Renunció Adorni, el hombre que más expuso al Gobierno y que ahora deberá responder ante la Justicia.
La salida de Manuel Adorni era un secreto a voces. Después de meses de denuncias, investigaciones judiciales y un creciente costo político para la administración de Javier Milei, el jefe de Gabinete presentó este sábado su renuncia, poniendo fin a una crisis que había dejado al Gobierno a la defensiva y que se había convertido en uno de los mayores desafíos para una gestión que hizo de la transparencia una de sus principales banderas.
La dimisión fue comunicada por el propio Adorni mediante una carta dirigida al Presidente, en la que sostuvo que deja el cargo para proteger a su familia y reiteró que es inocente de las acusaciones que pesan sobre él. Además, cuestionó el tratamiento mediático del caso y agradeció el respaldo que recibió de Milei durante los meses en que se mantuvo en funciones.
La situación del ahora exfuncionario se había vuelto cada vez más delicada a partir de una investigación por presunto enriquecimiento ilícito. Entre los puntos bajo análisis figuran la evolución de su patrimonio, viajes cuestionados, gastos personales y diferencias entre los bienes declarados y su nivel de ingresos. En ese contexto, la presión política y judicial fue creciendo hasta volver insostenible su continuidad.
Durante semanas, Javier Milei defendió públicamente a uno de sus colaboradores más cercanos y rechazó la posibilidad de desplazarlo mientras no existiera una condena judicial. Sin embargo, el desgaste político terminó imponiéndose y la salida de Adorni aparece como un intento del Gobierno por cerrar un capítulo que había monopolizado buena parte de la agenda pública.
En la Casa Rosada ya se trabajaba desde hace días en un eventual reemplazo.

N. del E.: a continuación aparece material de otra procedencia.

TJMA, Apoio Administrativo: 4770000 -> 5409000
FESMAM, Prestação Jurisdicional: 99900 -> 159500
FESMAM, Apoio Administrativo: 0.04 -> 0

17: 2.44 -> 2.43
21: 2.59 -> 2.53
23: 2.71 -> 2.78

Diversas versiones periodísticas ubican al actual ministro del Interior, Diego Santilli, como uno de los principales candidatos para asumir la Jefatura de Gabinete, aunque hasta el momento el Gobierno no oficializó la designación de un sucesor.

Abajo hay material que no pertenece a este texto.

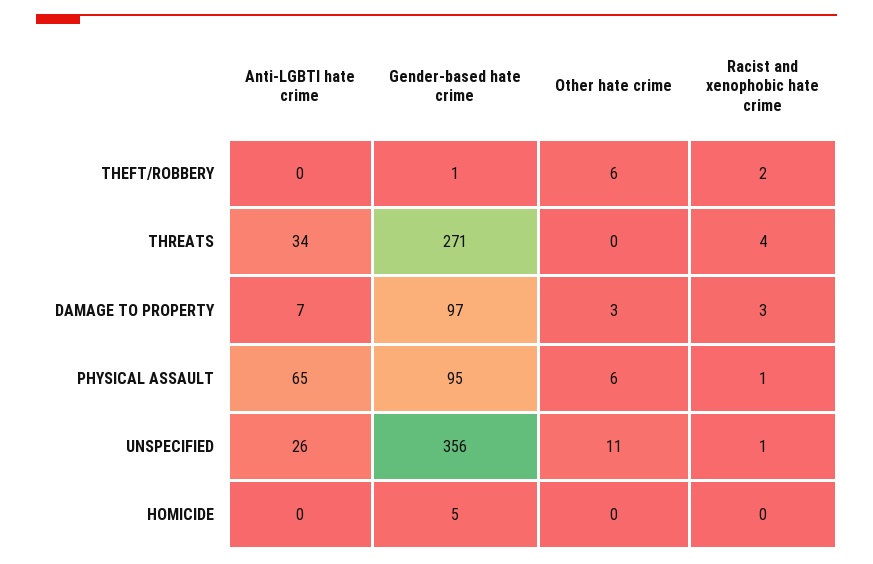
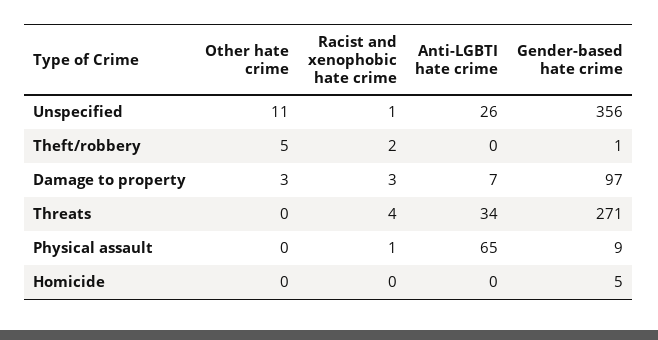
Other hate crime, THEFT/ROBBERY: 6 -> 5
Gender-based hate crime, PHYSICAL ASSAULT: 95 -> 9
Other hate crime, PHYSICAL ASSAULT: 6 -> 0

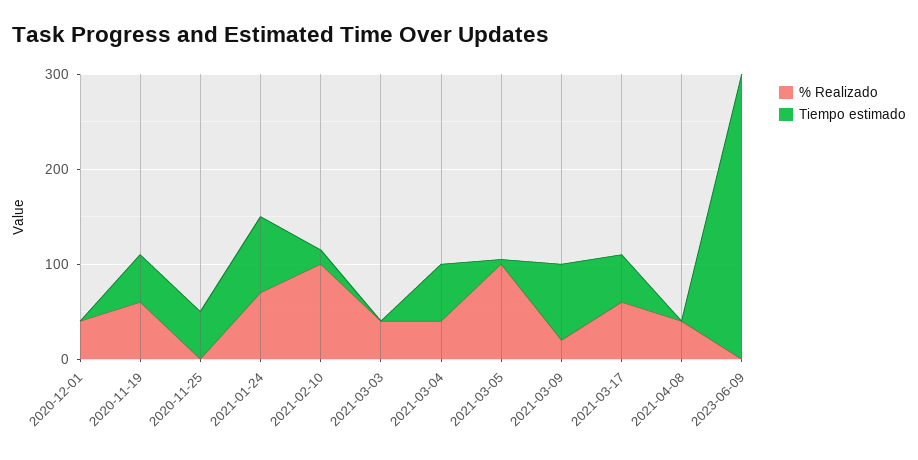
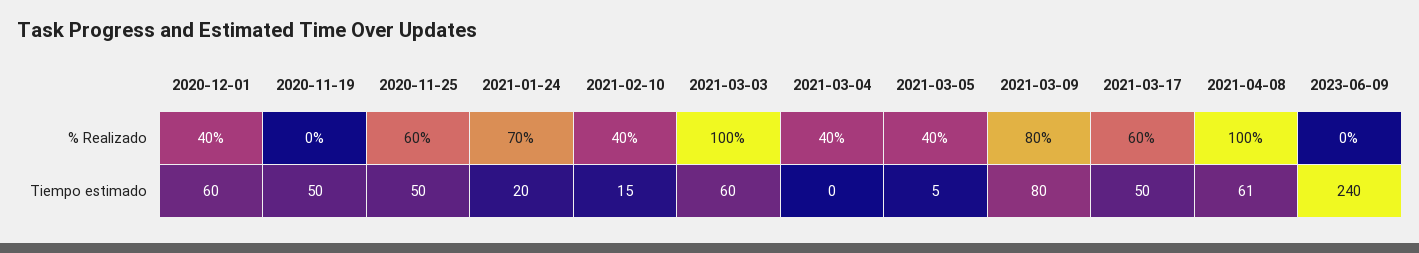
Tiempo estimado, 2020-12-01: 0 -> 60
% Realizado, 2020-11-19: 60 -> 0
% Realizado, 2020-11-25: 0 -> 60
Tiempo estimado, 2021-01-24: 80 -> 20
% Realizado, 2021-02-10: 100 -> 40
% Realizado, 2021-03-03: 40 -> 100
Tiempo estimado, 2021-03-03: 0 -> 60
Tiempo estimado, 2021-03-04: 60 -> 0
% Realizado, 2021-03-05: 100 -> 40
% Realizado, 2021-03-09: 20 -> 80
% Realizado, 2021-04-08: 40 -> 100
Tiempo estimado, 2021-04-08: 0 -> 61
Tiempo estimado, 2023-06-09: 300 -> 240

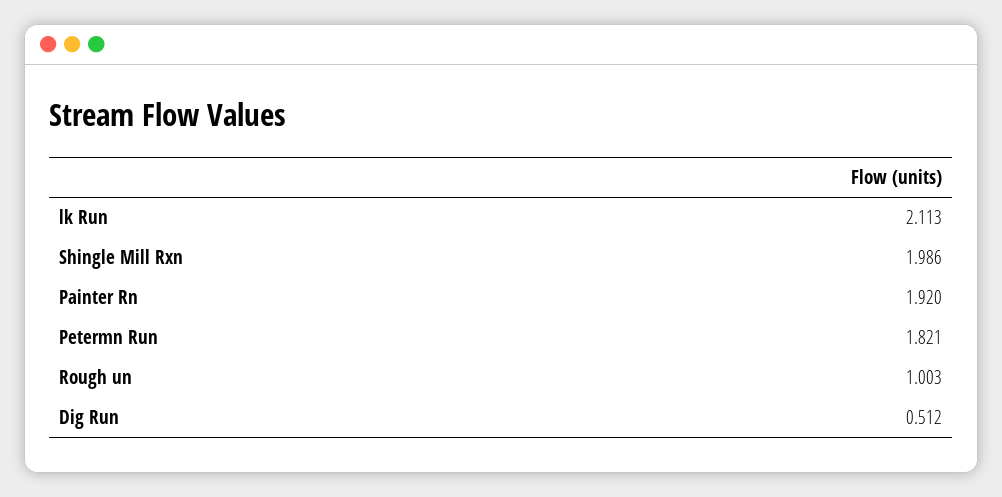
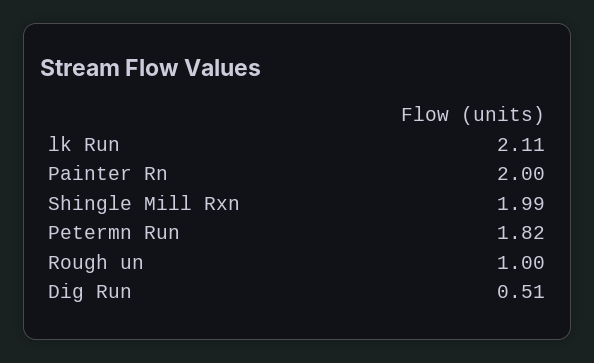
Painter Rn: 1.92 -> 2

La renuncia de Adorni representa un golpe político para la administración libertaria. No sólo porque se trataba de uno de los funcionarios de mayor confianza del Presidente, sino porque el caso terminó contradiciendo el discurso de ejemplaridad y lucha contra los privilegios con el que el oficialismo llegó al poder.
Con la salida de Adorni, el Gobierno intenta cerrar una crisis que durante meses condicionó su agenda política. Ahora el desafío será recuperar la iniciativa y evitar que el escándalo continúe erosionando la credibilidad de una gestión que enfrenta el reto de sostener su capital político mientras procura mantener el rumbo económico.